I think you post here cause you can vent and hope for feedback, but if it's negative, you can turn off your computer and never deal with it again... I do the same thing....it's not very satisfying though, is it.
If you can't sleep at night have you thought of working the night shift? That way you wouldn't have to get up in the morning. Also, if you really do hate your job the stress of that could cause your anxiety and no sleep. Live one day at a time and if you lose your job don't look at it as an ending or something to dread. Look at it as an opportunity to do something else, something you value. If your values are not being nurtured and fed then you will be unhappy. For example, if you value honesty and you are in a job where you lie on a daily basis(used car salesman) you will not be happy. Satisfaction and fulfillment comes from doing something you really enjoy or making a contribution that is connected to something you value. Just something to think about. I've been depressed and I know what that's like. It just sucks the energy out of you. Also, people with obsessive compulsive personality or disorder can have trouble sleeping, I know cause I live with two of them. The thing is most of these things take a lot of work to diagnose and the damn doctors are too lazy and too busy passing out Prozac to get to the real issues. You may have been misdiagnosed with depression when it is really something else. I can recomend a book called "Change Your Brain, Change Your Life" by Dr. Amen. Helps you to understand symptoms of other disorders that may go along with depression but need different kind of treatment. Hope this helps. Good Luck and remember, one day at a time.

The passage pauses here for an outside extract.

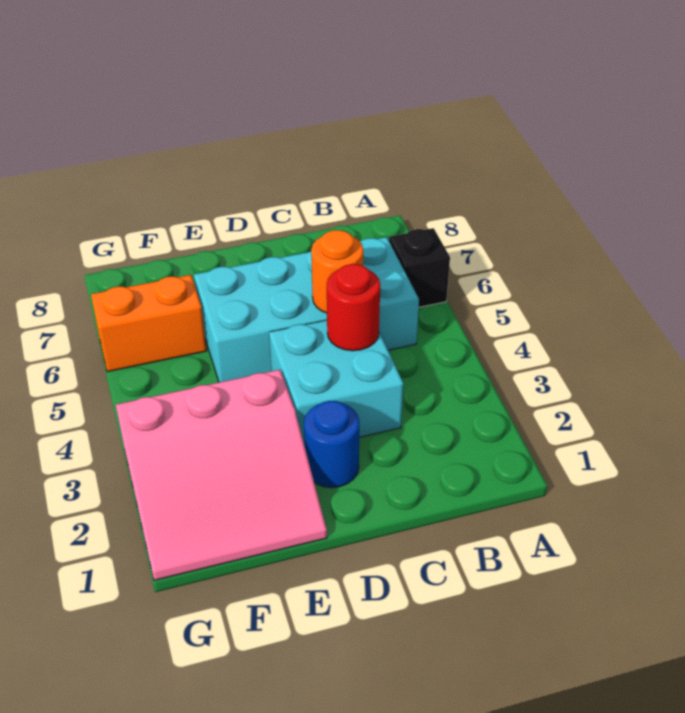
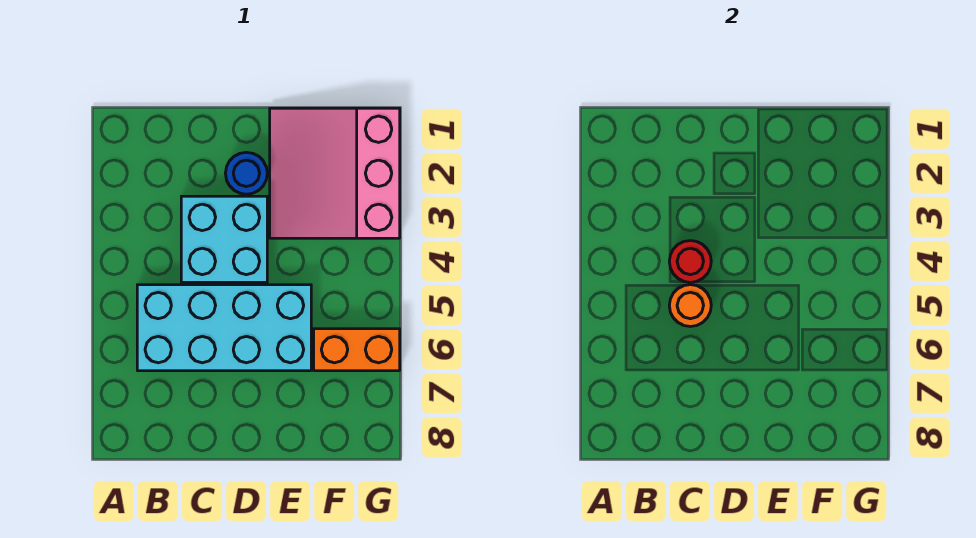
black brick A6 level 1 -> none
pink slope E1:G3 level 1 top 3 -> pink slope E1:G3 level 1 top G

Yeah, that pretty much sums it up. And no, it's not all that satisfying, but it does help sometimes to just get it "out there" where maybe someone can point out something that I'm missing. I keep journals on and off, and that helps organize my thoughts, I think. But sometimes, having a "peer review" helps.
I've done this before. It isn't so much that I'm "nocturnal", there are other factors at play. Well, job stress anxiety is certainly a contributing factor. As for losing my job, well... I still have it. But if I lose it, it's not going to be easy finding another one. I work in IT - the field where all the good jobs are being shipped off to minimum-wage-equivalent workers in some 3rd-world country. At this rate, all that'll be left in developed nations is burger-flippers and CEO's. Doing something I would find fulfilling would require attending school full time. I am not in a position where I am able to do this... it is financially impossible. Don't I know it... I have, in fact been diagnosed with depression, but the box that they seem to think I fit best in (and really, I must agree) is "Borderline Personality Disorder", and depression and anxiety and social problems tend to revolve around this diagnosis like moths to a light. Whatever the case, I've been through several doctors (working on #4 now) and doing what we both agree is best. So far, it's not working that well. Thanks very much - it does help. And I try to remember that little bit of wisdom every day... but it's hard.
Well, at least this thing is some form of therapy, right? I'd consider the nomad thing, not forever, just for a little while. You could get your head together & whatnot. Like in About Schmit...whadda great independent film. Anyways...ya, haha...try that. It'll all get better & you'll learn from it.